Demand Planning as a Service (DPaaS) is a different way of solving the problem. Rather than buying software and hoping for the best, you subscribe to an outcome: a standing planning capability with the right people, cadence, and pragmatic tech—measured on results, not rhetoric.
This article sets out what DPaaS looks like for Australian and New Zealand organisations, when it makes sense, the common traps to avoid, and how Trace Consultants stands it up and runs it with you.
What is DPaaS—really?
Think of DPaaS as renting a high-performing planning engine. You get:
- A weekly and monthly rhythm that matches your commercial cycles, with clear decision gates.

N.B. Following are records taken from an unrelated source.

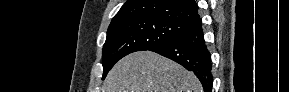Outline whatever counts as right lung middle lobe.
<instances>
[{
  "label": "right lung middle lobe",
  "mask_w": 289,
  "mask_h": 92,
  "mask_svg": "<svg viewBox=\"0 0 289 92\" xmlns=\"http://www.w3.org/2000/svg\"><path fill=\"white\" fill-rule=\"evenodd\" d=\"M187 28L185 24L155 18H131L110 25L102 50L103 79L122 57L167 43Z\"/></svg>",
  "instance_id": "1"
}]
</instances>
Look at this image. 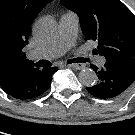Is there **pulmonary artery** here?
I'll use <instances>...</instances> for the list:
<instances>
[{
	"instance_id": "obj_1",
	"label": "pulmonary artery",
	"mask_w": 135,
	"mask_h": 135,
	"mask_svg": "<svg viewBox=\"0 0 135 135\" xmlns=\"http://www.w3.org/2000/svg\"><path fill=\"white\" fill-rule=\"evenodd\" d=\"M59 25L60 35L58 40L47 47L29 52V59L52 60L60 57L76 45L79 27L78 16L74 13H66L61 16ZM96 60L99 65H102L105 62V58L102 56L97 57Z\"/></svg>"
}]
</instances>
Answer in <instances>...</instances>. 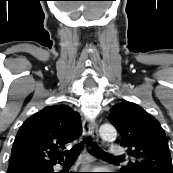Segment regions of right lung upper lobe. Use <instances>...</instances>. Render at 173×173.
<instances>
[{
	"label": "right lung upper lobe",
	"mask_w": 173,
	"mask_h": 173,
	"mask_svg": "<svg viewBox=\"0 0 173 173\" xmlns=\"http://www.w3.org/2000/svg\"><path fill=\"white\" fill-rule=\"evenodd\" d=\"M81 135V119L67 105H53L29 117L17 132L7 171L62 161L61 149Z\"/></svg>",
	"instance_id": "cb5924a9"
}]
</instances>
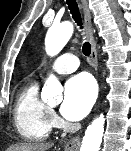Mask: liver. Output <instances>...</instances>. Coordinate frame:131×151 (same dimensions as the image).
<instances>
[{
    "instance_id": "liver-1",
    "label": "liver",
    "mask_w": 131,
    "mask_h": 151,
    "mask_svg": "<svg viewBox=\"0 0 131 151\" xmlns=\"http://www.w3.org/2000/svg\"><path fill=\"white\" fill-rule=\"evenodd\" d=\"M52 146V143H23L10 147L8 151H47Z\"/></svg>"
}]
</instances>
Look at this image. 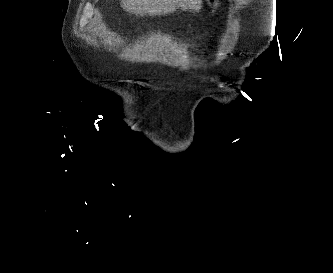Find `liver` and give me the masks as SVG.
<instances>
[{
    "instance_id": "1",
    "label": "liver",
    "mask_w": 333,
    "mask_h": 273,
    "mask_svg": "<svg viewBox=\"0 0 333 273\" xmlns=\"http://www.w3.org/2000/svg\"><path fill=\"white\" fill-rule=\"evenodd\" d=\"M202 0H122L121 7L129 13L144 16L173 13L181 8L183 11H199Z\"/></svg>"
}]
</instances>
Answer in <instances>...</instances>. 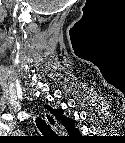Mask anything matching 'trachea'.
Here are the masks:
<instances>
[{
	"label": "trachea",
	"mask_w": 125,
	"mask_h": 143,
	"mask_svg": "<svg viewBox=\"0 0 125 143\" xmlns=\"http://www.w3.org/2000/svg\"><path fill=\"white\" fill-rule=\"evenodd\" d=\"M36 125H37L38 129L40 130V132H42V134L44 136L51 137L54 135L51 128L41 118L38 117L36 119Z\"/></svg>",
	"instance_id": "1"
}]
</instances>
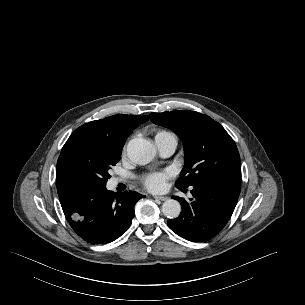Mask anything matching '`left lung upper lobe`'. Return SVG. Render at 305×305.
Masks as SVG:
<instances>
[{
    "instance_id": "obj_1",
    "label": "left lung upper lobe",
    "mask_w": 305,
    "mask_h": 305,
    "mask_svg": "<svg viewBox=\"0 0 305 305\" xmlns=\"http://www.w3.org/2000/svg\"><path fill=\"white\" fill-rule=\"evenodd\" d=\"M154 124L173 130L182 140L185 164L177 188L195 186L207 179L241 174L234 140L212 118L194 111L151 113Z\"/></svg>"
}]
</instances>
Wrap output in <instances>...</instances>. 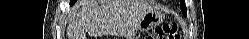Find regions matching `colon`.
I'll return each mask as SVG.
<instances>
[{
	"label": "colon",
	"instance_id": "1",
	"mask_svg": "<svg viewBox=\"0 0 249 39\" xmlns=\"http://www.w3.org/2000/svg\"><path fill=\"white\" fill-rule=\"evenodd\" d=\"M179 27L176 23H166L154 29L147 39H179Z\"/></svg>",
	"mask_w": 249,
	"mask_h": 39
}]
</instances>
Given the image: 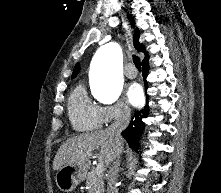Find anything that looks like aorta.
<instances>
[{
    "label": "aorta",
    "mask_w": 221,
    "mask_h": 193,
    "mask_svg": "<svg viewBox=\"0 0 221 193\" xmlns=\"http://www.w3.org/2000/svg\"><path fill=\"white\" fill-rule=\"evenodd\" d=\"M122 51L115 43L98 49L92 62L93 95L102 103L115 102L122 91Z\"/></svg>",
    "instance_id": "aorta-1"
}]
</instances>
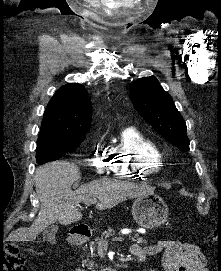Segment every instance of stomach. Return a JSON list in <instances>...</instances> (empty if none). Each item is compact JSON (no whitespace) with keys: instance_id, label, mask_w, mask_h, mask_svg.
Here are the masks:
<instances>
[{"instance_id":"stomach-1","label":"stomach","mask_w":221,"mask_h":271,"mask_svg":"<svg viewBox=\"0 0 221 271\" xmlns=\"http://www.w3.org/2000/svg\"><path fill=\"white\" fill-rule=\"evenodd\" d=\"M132 215L141 227L153 229L167 221L168 207L158 195H139L132 205Z\"/></svg>"}]
</instances>
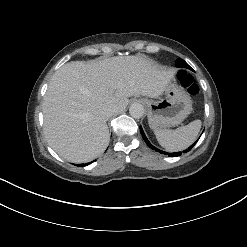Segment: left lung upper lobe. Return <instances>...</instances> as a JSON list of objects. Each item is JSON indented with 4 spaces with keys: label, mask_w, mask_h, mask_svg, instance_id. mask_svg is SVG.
<instances>
[{
    "label": "left lung upper lobe",
    "mask_w": 247,
    "mask_h": 247,
    "mask_svg": "<svg viewBox=\"0 0 247 247\" xmlns=\"http://www.w3.org/2000/svg\"><path fill=\"white\" fill-rule=\"evenodd\" d=\"M176 66L180 68L192 69L183 59H177Z\"/></svg>",
    "instance_id": "5c2ea615"
}]
</instances>
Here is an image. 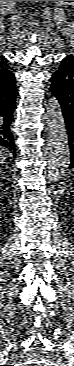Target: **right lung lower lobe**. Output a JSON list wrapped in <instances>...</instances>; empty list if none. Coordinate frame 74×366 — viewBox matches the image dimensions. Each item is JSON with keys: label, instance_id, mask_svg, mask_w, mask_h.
Instances as JSON below:
<instances>
[{"label": "right lung lower lobe", "instance_id": "obj_1", "mask_svg": "<svg viewBox=\"0 0 74 366\" xmlns=\"http://www.w3.org/2000/svg\"><path fill=\"white\" fill-rule=\"evenodd\" d=\"M16 107V85L12 73L10 80L0 81V147L9 149L15 155L16 146L10 126Z\"/></svg>", "mask_w": 74, "mask_h": 366}]
</instances>
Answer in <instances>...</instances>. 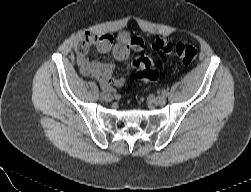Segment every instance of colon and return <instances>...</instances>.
<instances>
[{
  "instance_id": "5ec220e1",
  "label": "colon",
  "mask_w": 251,
  "mask_h": 192,
  "mask_svg": "<svg viewBox=\"0 0 251 192\" xmlns=\"http://www.w3.org/2000/svg\"><path fill=\"white\" fill-rule=\"evenodd\" d=\"M152 48L164 54L176 55L185 65L193 63L198 55L196 48L189 44L183 42L172 43L168 39L161 37L154 40ZM132 65L136 71L137 78L144 82H153L159 77V72L152 60L145 55L136 57Z\"/></svg>"
}]
</instances>
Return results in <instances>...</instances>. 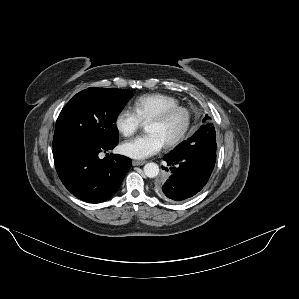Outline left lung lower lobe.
<instances>
[{
  "mask_svg": "<svg viewBox=\"0 0 299 299\" xmlns=\"http://www.w3.org/2000/svg\"><path fill=\"white\" fill-rule=\"evenodd\" d=\"M210 142L201 137L195 143H186L179 151L163 157L169 168V177L156 184L157 195L165 200L182 201L197 194L208 182L216 157L211 156Z\"/></svg>",
  "mask_w": 299,
  "mask_h": 299,
  "instance_id": "1",
  "label": "left lung lower lobe"
}]
</instances>
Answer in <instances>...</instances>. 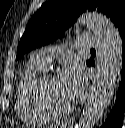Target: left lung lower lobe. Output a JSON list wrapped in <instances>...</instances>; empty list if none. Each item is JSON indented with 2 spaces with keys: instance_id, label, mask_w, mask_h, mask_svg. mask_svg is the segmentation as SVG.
Returning <instances> with one entry per match:
<instances>
[{
  "instance_id": "1",
  "label": "left lung lower lobe",
  "mask_w": 125,
  "mask_h": 128,
  "mask_svg": "<svg viewBox=\"0 0 125 128\" xmlns=\"http://www.w3.org/2000/svg\"><path fill=\"white\" fill-rule=\"evenodd\" d=\"M118 32L122 40L121 81L119 84L115 105L101 128H121L123 114L125 111V22L118 27ZM87 65L94 66V60L90 59L87 62Z\"/></svg>"
}]
</instances>
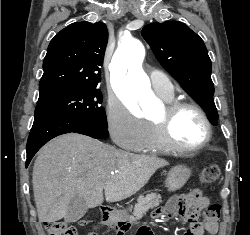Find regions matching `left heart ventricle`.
Listing matches in <instances>:
<instances>
[{"mask_svg": "<svg viewBox=\"0 0 250 235\" xmlns=\"http://www.w3.org/2000/svg\"><path fill=\"white\" fill-rule=\"evenodd\" d=\"M164 109L156 115L153 120L162 117ZM172 136L182 146H195L205 136V126L200 115L192 109H185L179 112L172 123Z\"/></svg>", "mask_w": 250, "mask_h": 235, "instance_id": "1", "label": "left heart ventricle"}]
</instances>
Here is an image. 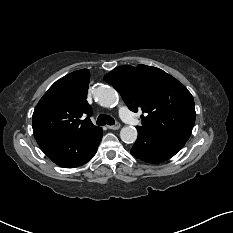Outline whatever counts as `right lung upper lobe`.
Segmentation results:
<instances>
[{"instance_id": "cb5924a9", "label": "right lung upper lobe", "mask_w": 233, "mask_h": 233, "mask_svg": "<svg viewBox=\"0 0 233 233\" xmlns=\"http://www.w3.org/2000/svg\"><path fill=\"white\" fill-rule=\"evenodd\" d=\"M89 82L90 72L83 69L64 76L48 89L33 113L36 140L76 139L99 128L89 119L91 108L86 101Z\"/></svg>"}]
</instances>
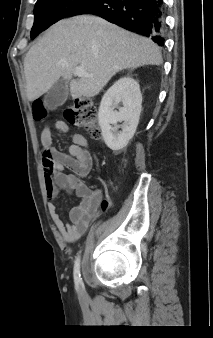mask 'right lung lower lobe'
I'll return each instance as SVG.
<instances>
[{
    "mask_svg": "<svg viewBox=\"0 0 213 338\" xmlns=\"http://www.w3.org/2000/svg\"><path fill=\"white\" fill-rule=\"evenodd\" d=\"M94 14L164 45L163 0H92L72 15Z\"/></svg>",
    "mask_w": 213,
    "mask_h": 338,
    "instance_id": "right-lung-lower-lobe-1",
    "label": "right lung lower lobe"
}]
</instances>
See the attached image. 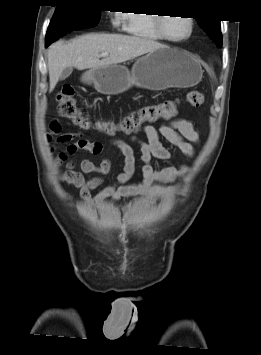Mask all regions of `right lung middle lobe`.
<instances>
[{
	"label": "right lung middle lobe",
	"mask_w": 261,
	"mask_h": 355,
	"mask_svg": "<svg viewBox=\"0 0 261 355\" xmlns=\"http://www.w3.org/2000/svg\"><path fill=\"white\" fill-rule=\"evenodd\" d=\"M91 5L92 3L87 0H72L57 5L47 29L46 39L64 32L97 25L102 10L94 9Z\"/></svg>",
	"instance_id": "right-lung-middle-lobe-1"
}]
</instances>
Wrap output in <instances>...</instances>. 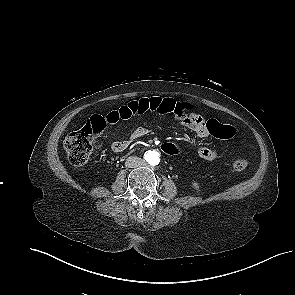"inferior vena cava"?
I'll return each mask as SVG.
<instances>
[{
    "label": "inferior vena cava",
    "mask_w": 295,
    "mask_h": 295,
    "mask_svg": "<svg viewBox=\"0 0 295 295\" xmlns=\"http://www.w3.org/2000/svg\"><path fill=\"white\" fill-rule=\"evenodd\" d=\"M142 163V159L137 157V156H131L129 158H127L126 162H125V166L128 168H136L138 166H140Z\"/></svg>",
    "instance_id": "obj_1"
}]
</instances>
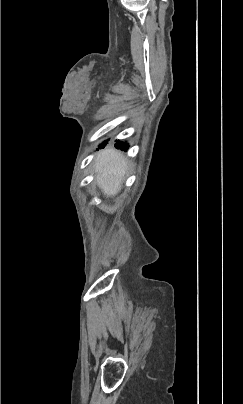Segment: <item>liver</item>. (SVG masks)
<instances>
[{"mask_svg": "<svg viewBox=\"0 0 243 404\" xmlns=\"http://www.w3.org/2000/svg\"><path fill=\"white\" fill-rule=\"evenodd\" d=\"M93 168L96 174L95 182L104 196H117L128 168L126 158L114 148H106L96 156Z\"/></svg>", "mask_w": 243, "mask_h": 404, "instance_id": "1", "label": "liver"}]
</instances>
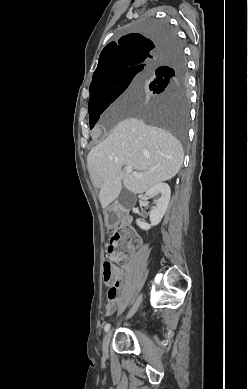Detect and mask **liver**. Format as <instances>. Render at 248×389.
<instances>
[{
    "label": "liver",
    "mask_w": 248,
    "mask_h": 389,
    "mask_svg": "<svg viewBox=\"0 0 248 389\" xmlns=\"http://www.w3.org/2000/svg\"><path fill=\"white\" fill-rule=\"evenodd\" d=\"M135 89L136 86L131 85L117 103L134 100ZM183 158L182 146L171 133L129 117L91 149L87 166L93 185L100 189V202L105 209L119 196L122 185L140 194L170 180L178 173ZM123 166H131L143 176L135 177L123 171Z\"/></svg>",
    "instance_id": "1"
}]
</instances>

- Forecasting that blends statistics, causal drivers (promotions, price, events, weather), and human judgement.
- Inventory policies that connect the forecast to safety stock and replenishment in a transparent, auditable way.
- Clean data practices and parameter governance, so settings don’t drift over time.
- Performance management that focuses on the right metrics—forecast accuracy, bias, service, and working capital—and turns those metrics into action.
It’s not a system, a single contractor, or a deck of recommendations. It’s a capability that runs, every week.
Why it matters now in Australia & New Zealand
Our geography and market dynamics magnify the cost of error. Long import lead times. Interstate transfer lags. Seasonality, tourism cycles, and event spikes. Shelf-life constraints in food and healthcare. The result is a constant balancing act: carry too much and costs swell; carry too little and service falls over. Add tight labour markets—especially for experienced planners outside the capitals—and the challenge deepens.
DPaaS helps by right-sizing the team, solidifying the operating rhythm, and using tech where it earns its keep. You get quicker time-to-value, fewer firefights, and a planning practice that sticks.
Who gets the most benefit
- Retail and FMCG. Promotions, pack changes, supplier MOQs, and DC constraints make accuracy and parameter discipline critical.
- Manufacturing. Multi-stage BOMs, changeovers, and component variability demand a planning approach that is hierarchy-aware and grounded in reality.
- Healthcare and Aged Care. Critical item availability with stewardship expectations and expiry risk requires service-based policy, not guesswork.
- Hospitality, Integrated Resorts, and Venues. Event-driven spikes, perishables, and central kitchens benefit from a tight weekly drumbeat and clear hand-offs.
- Public Sector and Universities. Budget cycles and service targets need a repeatable, transparent planning cadence more than another tool.
If you’ve got stock-outs on some lines and slow movers gathering dust on others, DPaaS was built for that situation.
Outcomes you should expect
A credible DPaaS engagement ties effort to outcomes. In practice, that looks like:
- Higher forecast accuracy at the level where decisions are made, with bias trending down—not hidden in overrides.
- Service levels that improve without simply throwing stock at the problem.
- Inventory that is healthier, with smarter safety stocks, fewer expedites, and less waste.
- Shorter, more predictable planning cycles so Sales, Supply, and Finance can decide faster.
- Master data and parameters that stop drifting and start behaving.
The anatomy of good DPaaS
A working cadence
There’s a weekly demand review with exception lists and promotional overlays, and a monthly demand sign-off into S&OP/IBP. Quarterly reviews recalibrate policy: safety stock logic, target service levels, planning horizons, lead times. Meetings start on time, decisions are recorded, and next steps are owned.
Forecasting that respects the signal
The statistical base detects seasonality and trend, uses intermittent logic where needed, and avoids forecasting at a level that is just noise. Causal drivers (price, promotion mechanics, events, even weather when relevant) adjust the base. Human judgement is invited—but tracked—so it helps rather than harms.
Policy that is explicit
Service targets are clear. Safety stock is calculated from actual variability and supply risk, not a blanket “days’ cover”. MOQs and lot sizes are modelled so planners see the trade-offs. Parameter changes are governed and auditable.
Data care and light integrations
We align to your source of truth (ERP/WMS/OMS) and fix the basics: phantom lead times, messy calendars, late orders, short shipments. Interfaces start simple and harden as value is proven. There’s no mystery master data living in a spreadsheet on someone’s desktop.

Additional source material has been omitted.